Before you return the entries below, strip out the pictures and keep all else exact.

Extracted page text data:
○ ○ ○ ○
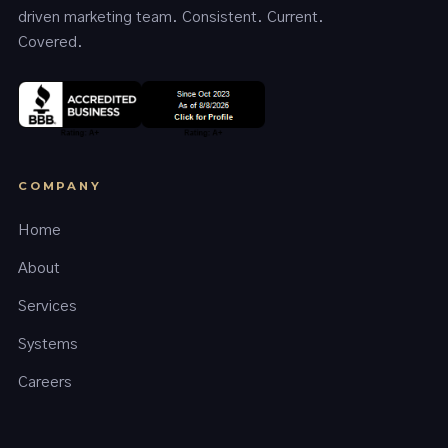
driven marketing team. Consistent. Current.
Covered.
COMPANY
Home
About
Services
Systems
Careers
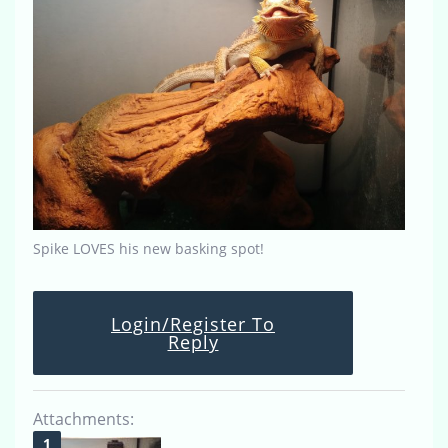
Spike LOVES his new basking spot!
Login/Register To
Reply
Attachments:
○ ○ ○ ○
#### [ANSWER TO THE EXERCISE]
driven marketing team. Consistent. Current.
Covered.
COMPANY
Home
About
Services
Systems
Careers
Spike LOVES his new basking spot!
Login/Register To
Reply
Attachments:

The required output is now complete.